[Stored records]
- - - - - - -

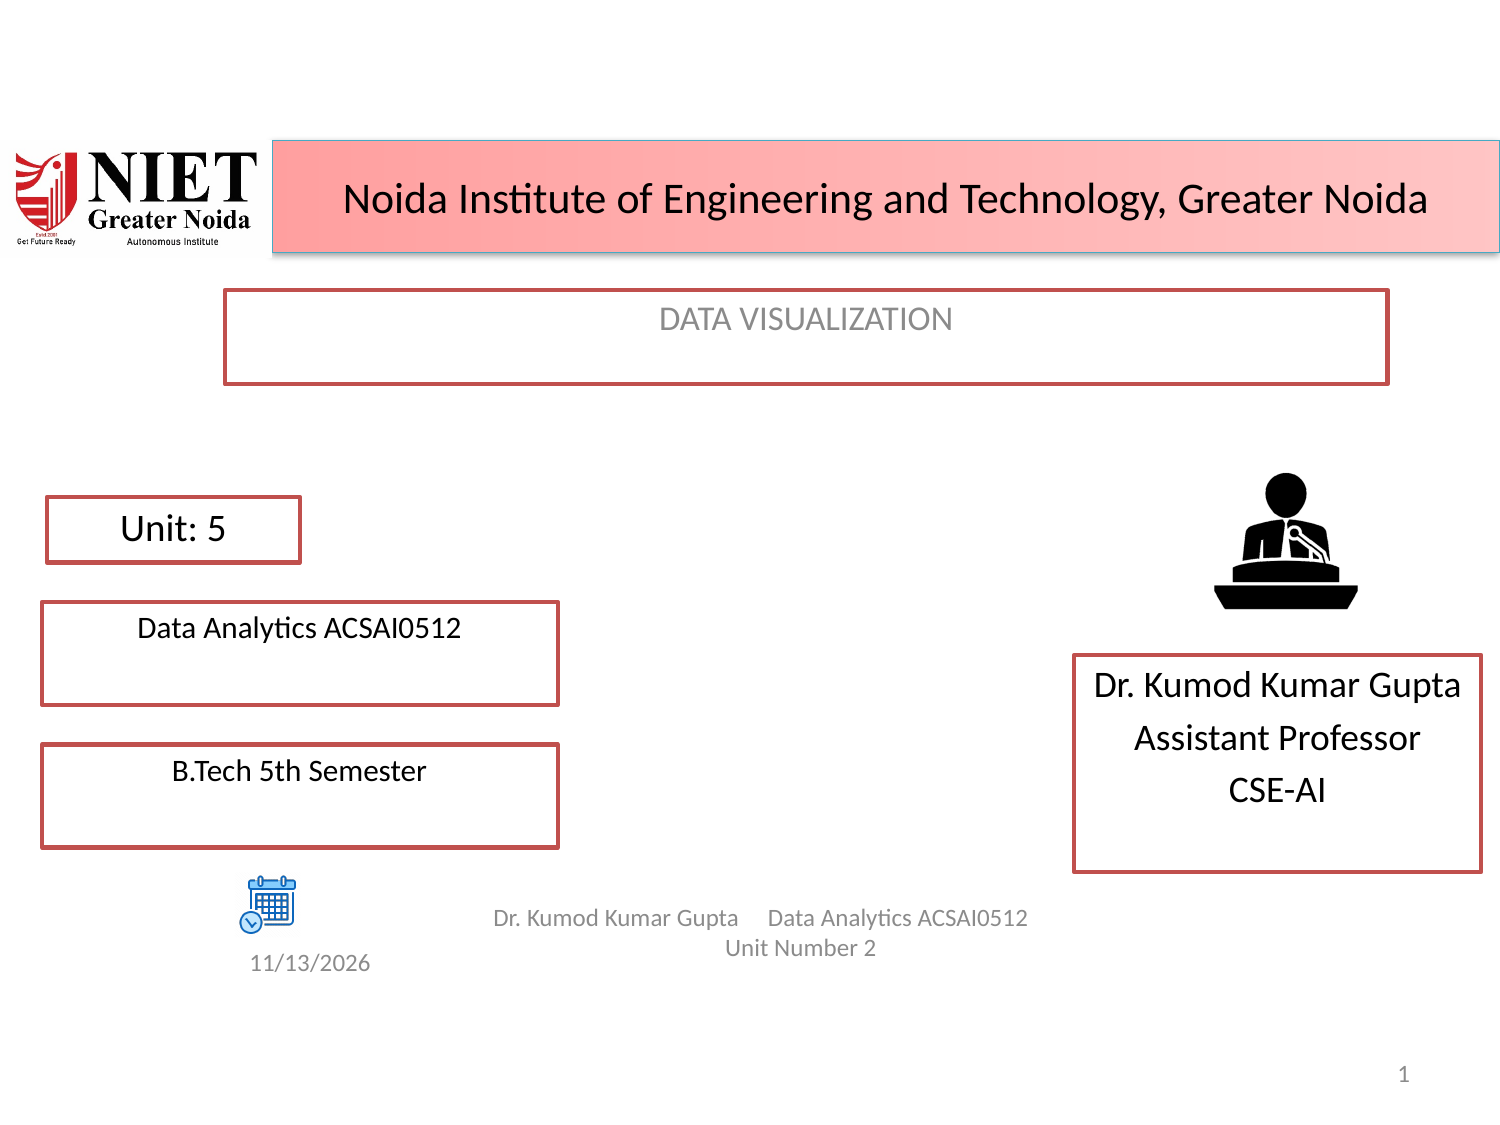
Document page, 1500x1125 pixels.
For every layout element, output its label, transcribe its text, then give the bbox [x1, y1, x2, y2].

title Noida Institute of Engineering and Technology, Greater Noida [273, 140, 1500, 253]
slide_number 1 [1074, 1042, 1425, 1103]
picture [1190, 448, 1379, 637]
text_box Dr. Kumod Kumar Gupta Assistant Professor CSE-AI [1072, 653, 1483, 874]
picture [234, 871, 301, 938]
footer Dr. Kumod Kumar Gupta Data Analytics ACSAI0512 Unit Number 2 [468, 909, 1088, 955]
text_box Data Analytics ACSAI0512 [40, 600, 560, 707]
subtitle DATA VISUALIZATION [223, 288, 1390, 386]
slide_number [234, 939, 497, 985]
text_box B.Tech 5th Semester [40, 742, 560, 850]
picture [0, 140, 273, 258]
text_box Unit: 5 [45, 495, 302, 565]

- - - - - - -

From the line containing "For every layout" down to the last line, reproduce the records exactly. Include both ends.

## [Exercise result]
For every layout element, output its label, transcribe its text, then give the bbox [x1, y1, x2, y2].

title Noida Institute of Engineering and Technology, Greater Noida [273, 140, 1500, 253]
slide_number 1 [1074, 1042, 1425, 1103]
picture [1190, 448, 1379, 637]
text_box Dr. Kumod Kumar Gupta Assistant Professor CSE-AI [1072, 653, 1483, 874]
picture [234, 871, 301, 938]
footer Dr. Kumod Kumar Gupta Data Analytics ACSAI0512 Unit Number 2 [468, 909, 1088, 955]
text_box Data Analytics ACSAI0512 [40, 600, 560, 707]
subtitle DATA VISUALIZATION [223, 288, 1390, 386]
slide_number [234, 939, 497, 985]
text_box B.Tech 5th Semester [40, 742, 560, 850]
picture [0, 140, 273, 258]
text_box Unit: 5 [45, 495, 302, 565]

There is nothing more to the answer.